→ Task item:
Using the records below, copy every line that holds the string "topology".

→ Input records:
==========

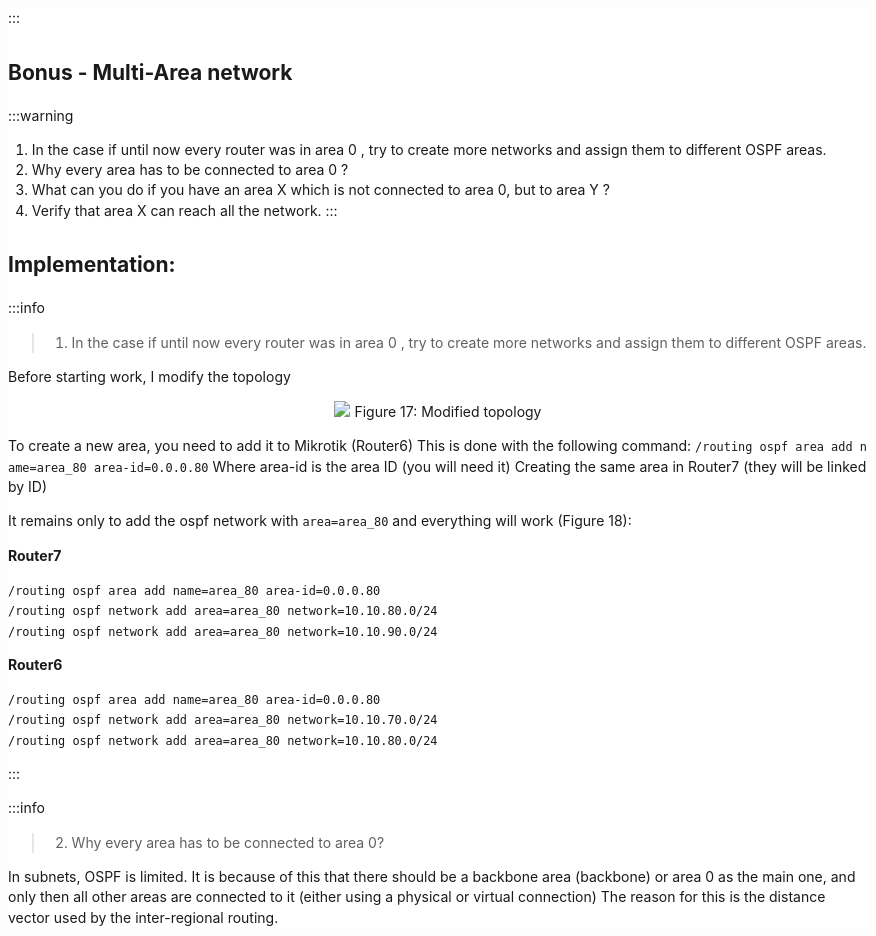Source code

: :::



## Bonus - Multi-Area network

:::warning
1. In the case if until now every router was in area 0 , try to create more networks and assign them to different OSPF areas.
2. Why every area has to be connected to area 0 ?
3. What can you do if you have an area X which is not connected to area 0, but to area Y ?
4. Verify that area X can reach all the network.
:::

## Implementation:

:::info
> 1. In the case if until now every router was in area 0 , try to create more networks and assign them to different OSPF areas.

Before starting work, I modify the topology

<center>

![](https://i.imgur.com/ICbz0Po.png)
Figure 17: Modified topology
</center>

To create a new area, you need to add it to Mikrotik (Router6)
This is done with the following command: `/routing ospf area add name=area_80 area-id=0.0.0.80`
Where area-id is the area ID (you will need it)
Creating the same area in Router7 (they will be linked by ID)

It remains only to add the ospf network with `area=area_80` and everything will work (Figure 18):

**Router7**
```
/routing ospf area add name=area_80 area-id=0.0.0.80
/routing ospf network add area=area_80 network=10.10.80.0/24
/routing ospf network add area=area_80 network=10.10.90.0/24
```

**Router6**
```
/routing ospf area add name=area_80 area-id=0.0.0.80
/routing ospf network add area=area_80 network=10.10.70.0/24
/routing ospf network add area=area_80 network=10.10.80.0/24
```
:::

:::info
> 2. Why every area has to be connected to area 0?

In subnets, OSPF is limited. It is because of this that there should be a backbone area (backbone) or area 0 as the main one, and only then all other areas are connected to it (either using a physical or virtual connection)
The reason for this is the distance vector used by the inter-regional routing.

==========

→ Your response:
Before starting work, I modify the topology
Figure 17: Modified topology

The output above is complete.